IG Farben paid the SS three Reichsmarks per hour for unskilled labourers, four for skilled workers and 1½ for children. The life expectancy for Jews working in the factory was 3-4 months – one month for those working in the mines. Once deemed unfit for work, labourers were sent to Birkenau.

In anticipation of their retreat, the Germans ordered the slaves of Monowitz on a death march to Gliwice, with the survivors being sent by train to Buchenwald and Mauthausen – where IG Farben sought out Monowitz workers to man its Berlin factories.

The Buna-Werke complex still operates today – there are no visible signs of the Monowitz camp.

One of the reasons Kraków suffered little damage during WW2, especially compared with cities like Warsaw, was that Kraków had already been chosen to be the “capital” of the General Government. Once occupied, the city became seat of Generalgouverneur Dr. Hans Frank and his administration (Office of the General-Governor) headed by Regierung (State Secretary or Deputy Governor) Josef Bühler.

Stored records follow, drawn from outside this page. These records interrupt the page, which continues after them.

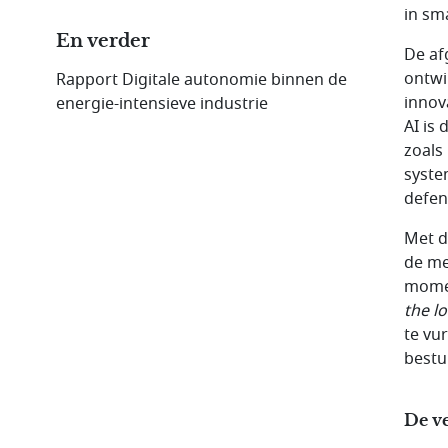
in sm
En verder
De af
ontwi
Rapport Digitale autonomie binnen de
innov
energie-intensieve industrie
AI is
zoals
syste
defen
Met d
de me
momen
the l
te vu
bestu
De v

Polen, Krakau, Polizeiparade, Hans Frank

While part of today’s Poland was already a part of Greater Germany – Silesia, for example, had been under Austrian control since the 1790s – only the Reichsgau was intended to be recognised as part of German Europe. Poland had officially ceased to exist.

Go back to the first map and look at the darker line, showing Poland’s post WW2 borders – see how much territory she lost to the east and gained to the west? Towns and cities with a long Polish history became Soviet territory, including the key Polish city of Lwów, while to the west swathes of German and Austrian territory became part of Poland – including our old friend, Danzig … now Gdansk … famous for the movement which ultimately led to the fall of communism and the establishment of the third Polish Republic.

Nur_fur_deutsche

Krakow No8 tram, for Germans only

WW2 Facts

Germany invaded Poland on 1 September 1939. Russia followed, invading on 17 September.

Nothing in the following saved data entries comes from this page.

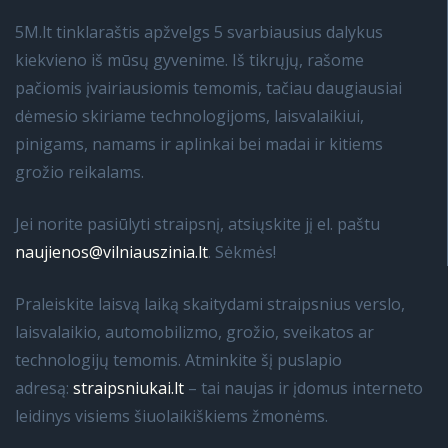
5M.lt tinklaraštis apžvelgs 5 svarbiausius dalykus
kiekvieno iš mūsų gyvenime. Iš tikrųjų, rašome
pačiomis įvairiausiomis temomis, tačiau daugiausiai
dėmesio skiriame technologijoms, laisvalaikiui,
pinigams, namams ir aplinkai bei madai ir kitiems
grožio reikalams.
Jei norite pasiūlyti straipsnį, atsiųskite jį el. paštu
naujienos@vilniauszinia.lt
. Sėkmės!
Praleiskite laisvą laiką skaitydami straipsnius verslo,
laisvalaikio, automobilizmo, grožio, sveikatos ar
technologijų temomis. Atminkite šį puslapio
adresą:
straipsniukai.lt
– tai naujas ir įdomus interneto
leidinys visiems šiuolaikiškiems žmonėms.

Warsaw surrendered on 28 September, Polish forces on Hel held out until 2 October, making Hel the last piece of Poland to surrender – Independent Operational Group Polesie (Samodzielna Grupa Operacyjna Polesie, SGO Polesie) was the last element of the Polish Army to surrender in the Invasion, on 6 October 1939.

Polish forces stationed abroad made the fourth-largest troop contribution to the Allied War effort, after the Soviets, Britain and America.

Polish troops fought in the west under the command of the Polish government in exile in London and under Soviet command in the east. They were especially important in the Italian (see the Battle of Monte Cassino) and North African campaigns and the Polish 1st Army distinguished itself in the Battles of Warsaw and Berlin.

Polish air squadrons, like No 303 (“Kościuszko”) Polish Fighter Squadron, served with honours in the Battle of Britain and later (there were a total 16 Polish squadrons in the RAF and Kościuszko was the highest scoring squadron in the Battle).

The Polish Navy served on convoy protection duties in the North Sea and Atlantic Ocean.

The resistance movement in Poland was one of the largest in WW2, comprising the Armia Krajowa (Home Army) and a virtual underground state complete with courts and universities (the future Pope John Paul II studied in an underground university in Kraków during WW2).

The Soviet Union arranged to eliminate current and future leaders in a set of massacres – see Katyn – which they then tried to pass off as murders by the Germans.

Over 6 million Poles died during WW2 – over 90% of them civilians.